Ou, como diz de modo mais sem graça a escritora Erin Blakemore num artigo da National Geographic:

“Os governos coloniais investiram em infraestrutura e comércio e disseminaram conhecimento médico e tecnológico. Em alguns casos, eles incentivaram a alfabetização, a adoção dos padrões ocidentais de direitos humanos, e semearam as sementes de instituições e sistemas de governo democráticos. Algumas ex-colônias, como Gana, experimentaram uma melhora na nutrição e saúde com o domínio colonial, e o assentamento colonial europeu tem sido associado a alguns ganhos de desenvolvimento.”

Toda a minha visão de colonialismo vem do filme Uma Passagem para a Índia. Então o que vejo na minha imaginação é clubes de críquete nas favelas, colonizadores sendo puxados de riquixá pelas ruas estreitas das favelas usando ternos de linho branco e capacetes de exploradores na selva, tomando limonada e gim & tônica no clube de críquete e conversando com outros colonizadores, um ventilador de teto girando sem parar e um nativo abanando os colonizadores com um leque gigante.

Obviamente, o Estado brasileiro sendo o que é, não traria benefício algum para as favelas. Os colonizadores entrariam na favela, fariam pactos com os criminosos nativos e começariam eles mesmos a roubar até as roupas presas nos varais. Até os pregadores de roupa, imagino.

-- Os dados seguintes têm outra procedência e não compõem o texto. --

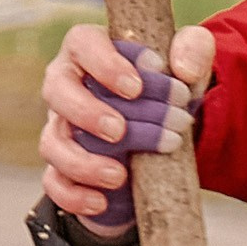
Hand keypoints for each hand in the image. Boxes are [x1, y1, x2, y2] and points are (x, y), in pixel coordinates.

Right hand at [38, 22, 214, 227]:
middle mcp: (68, 88)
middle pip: (56, 90)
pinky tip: (102, 202)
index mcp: (91, 53)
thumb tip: (185, 68)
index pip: (82, 43)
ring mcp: (62, 129)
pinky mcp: (64, 168)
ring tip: (119, 175)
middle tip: (120, 131)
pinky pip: (55, 183)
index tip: (136, 88)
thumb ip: (194, 51)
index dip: (104, 64)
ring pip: (52, 142)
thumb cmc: (168, 92)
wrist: (167, 137)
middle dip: (87, 112)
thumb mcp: (190, 67)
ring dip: (82, 162)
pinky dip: (75, 195)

Os nativos todos seriam taxados pesadamente sem ver nada em troca, e logo todo o comércio informal encolheria e morreria; o formal seria ainda mais desencorajado pelos impostos e regulações excessivas e ridículas, como é por todo esse país que vê o empreendedorismo com suspeita torpe de funcionário público e filho de funcionário público, ou de filhos ingratos de empreendedores, também; e as favelas, com a ajuda do Estado brasileiro, desceriam gostosamente mais alguns degraus em termos de degradação humana.

Seria praticamente o primeiro caso na história universal em que o colonizador deixaria o colonizado numa situação pior do que estava antes.

A verdade é que o que eu queria mesmo era que o Império Britânico dos séculos 19 e início do 20 colonizassem as nossas favelas. Eles sim resolveriam os problemas. Se fosse assim se Lord Kitchener, Lord Mountbatten e Cecil Rhodes viessem do passado para o presente e colonizassem a Rocinha, Vidigal etc. , os favelados brasileiros do futuro, como os indianos de hoje, seriam os CEOs das maiores empresas do mundo.

O Estado brasileiro, óbvio, não serve pra colonizador. Para colonizado, certamente, mas isso é outro sonho meu.

Antes de o Estado colonizar qualquer coisa ele precisaria colonizar a si mesmo, e trazer alguma civilização para Brasília. Coloniza-te a ti mesmo, Estado brasileiro.